ちなみに「わかりました」と上司に伝える場合には、「かしこまりました」や「承知しました」が適切な敬語なので、覚えておきましょう。

目下の人や部下には「了承しました」

「了承しました」は丁寧そうに聞こえますが、目上の人には使うべきではないと言われています。相手の申し出や事情などを納得して承知すること、という意味の「了承しました」は、仕事上で耳にする機会が多いのですが、何かを「承諾」したときに使う言葉です。

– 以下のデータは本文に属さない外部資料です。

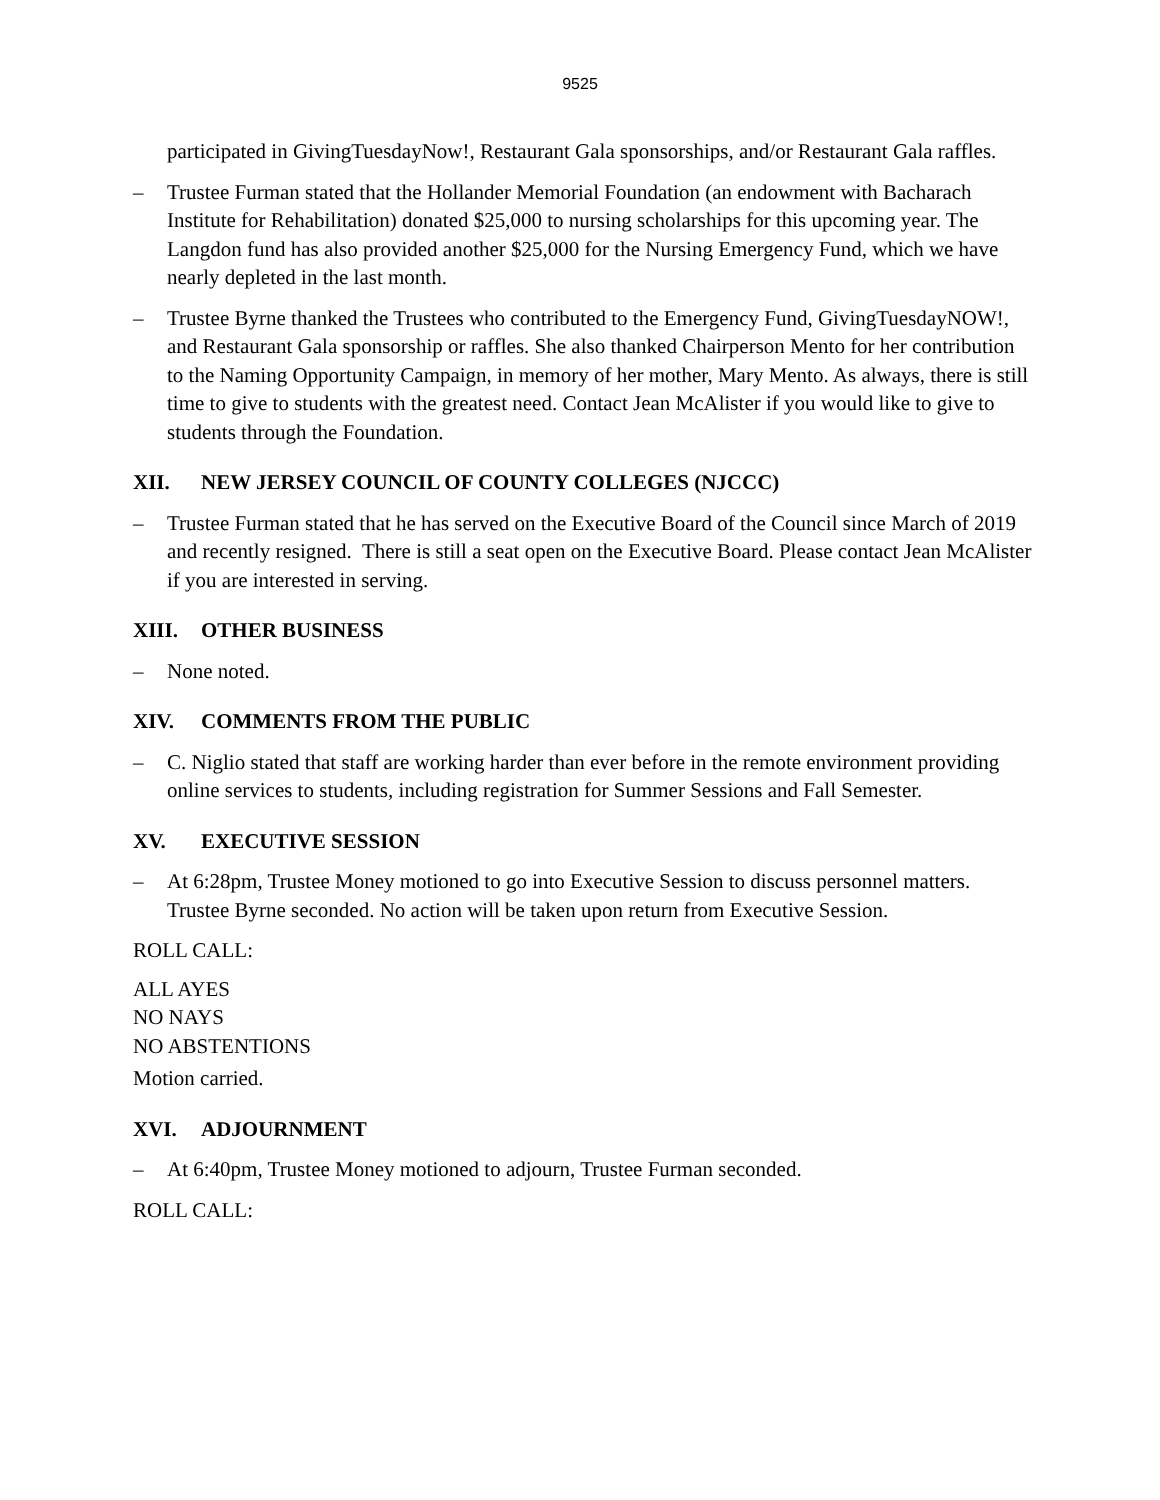9525
participated in GivingTuesdayNow!, Restaurant Gala sponsorships, and/or Restaurant Gala raffles.
– Trustee Furman stated that the Hollander Memorial Foundation (an endowment with Bacharach Institute for Rehabilitation) donated $25,000 to nursing scholarships for this upcoming year. The Langdon fund has also provided another $25,000 for the Nursing Emergency Fund, which we have nearly depleted in the last month.
– Trustee Byrne thanked the Trustees who contributed to the Emergency Fund, GivingTuesdayNOW!, and Restaurant Gala sponsorship or raffles. She also thanked Chairperson Mento for her contribution to the Naming Opportunity Campaign, in memory of her mother, Mary Mento. As always, there is still time to give to students with the greatest need. Contact Jean McAlister if you would like to give to students through the Foundation.
XII. NEW JERSEY COUNCIL OF COUNTY COLLEGES (NJCCC)
– Trustee Furman stated that he has served on the Executive Board of the Council since March of 2019 and recently resigned. There is still a seat open on the Executive Board. Please contact Jean McAlister if you are interested in serving.
XIII. OTHER BUSINESS
– None noted.
XIV. COMMENTS FROM THE PUBLIC
– C. Niglio stated that staff are working harder than ever before in the remote environment providing online services to students, including registration for Summer Sessions and Fall Semester.
XV. EXECUTIVE SESSION
– At 6:28pm, Trustee Money motioned to go into Executive Session to discuss personnel matters. Trustee Byrne seconded. No action will be taken upon return from Executive Session.
ROLL CALL:
ALL AYES
NO NAYS
NO ABSTENTIONS
Motion carried.
XVI. ADJOURNMENT
– At 6:40pm, Trustee Money motioned to adjourn, Trustee Furman seconded.
ROLL CALL:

「了承しました」は 相手の発言に納得して「それでいいですよ」と承認したことになる言葉になるので、目上の人が部下などに対して使うのが適切であるといえるでしょう。また、お客様や目上の人、上司などに対して使わないように気を付けましょう。

「了解」と「了承」の対比

【言葉の意味】

  • 了解しました・・・事情を思いやって納得すること、理解すること、のみこむこと。
  • 了承しました・・・相手の申し出や事情などを納得して承知すること。

【敬語の種類】

  • 了解しました・・・敬語の種類は丁寧語(聞き手に対して丁寧に話す言葉)
  • 了承しました・・・敬語の種類は、こちらも丁寧語(聞き手に対して丁寧に話す言葉)

【使える相手】

  • 了解しました・・・同僚や目下の人にたいして使用するのが適切。目上の人や取引先相手に使うのは不適切と認識している人が多い。
  • 了承しました・・・部下などの目下の人にたいして使用するのが適切。逆に、上司や取引先などの目上の人に対して使用するのは不適切。

≪ポイント≫

  • 上司やお客様には「承知しました」「かしこまりました」を使う
  • 同僚や後輩には「了解しました」「了承しました」を使う

「了解・了承・承知・承諾」の違い

yes no

承知(しょうち)とは

「承知」とは、単に「知ること」という意味もありますが、相手の申し出や要求などに対し、内容を理解して受諾することを指します。

意味としては「了承」とほとんど違いはありません。ただし、使い方には明確な相違があります。

「了承」が前述のように、主に目上の人間が目下の者に対して使うのとは反対に、「承知」は目下の者が目上の人間に対して使用することが多いです。

例をいえば、部下が上司に対し、「その件については承知しております」などと言う具合です。このように、「承知」という言葉を使う場合には、こちらがへりくだった立場に立つことが一般的です。

承諾(しょうだく)とは

「諾」の字には、「受け入れる」「応える」という意味がありますので、「承諾」とは、相手の要求などを受け入れて、その実行を引き受けることを言います。

「承諾」は、「了承」や「承知」と同じ意味の言葉として捉えられていますが、実は明確な違いがあるのです。

「承諾」という言葉が使われるのは、会社同士で契約を結ぶ時など、使われる場面は限られます。「話を聞くだけでなく、責任を持って実行する」という意味合いが強いので、履行の責任を伴う会社同士の契約を結ぶ時などに、ふさわしい言葉と言えるわけです。

最後に

了解了承

上司やお客様に対して言う場合は「了解しました」「了承しました」よりも、「承知しました」「かしこまりました」が最も適しています。

「了解しました」ではなく「了解いたしました」であれば、目上の人に使っても問題ないという意見もありますが、ビジネスマナーにおいて最も重大切なことは「相手がどう受け止めるか」ということにつきます。

「了解いたしました」が適切か、そうでないか以前に、同僚や目下の人に向けた言葉だと認識している人が多いという事実を踏まえたうえで、ビジネスシーンにおいて間違った使い方をしないように、その場に相応しい言葉を選んで使用するのが、何より重要なのではないでしょうか。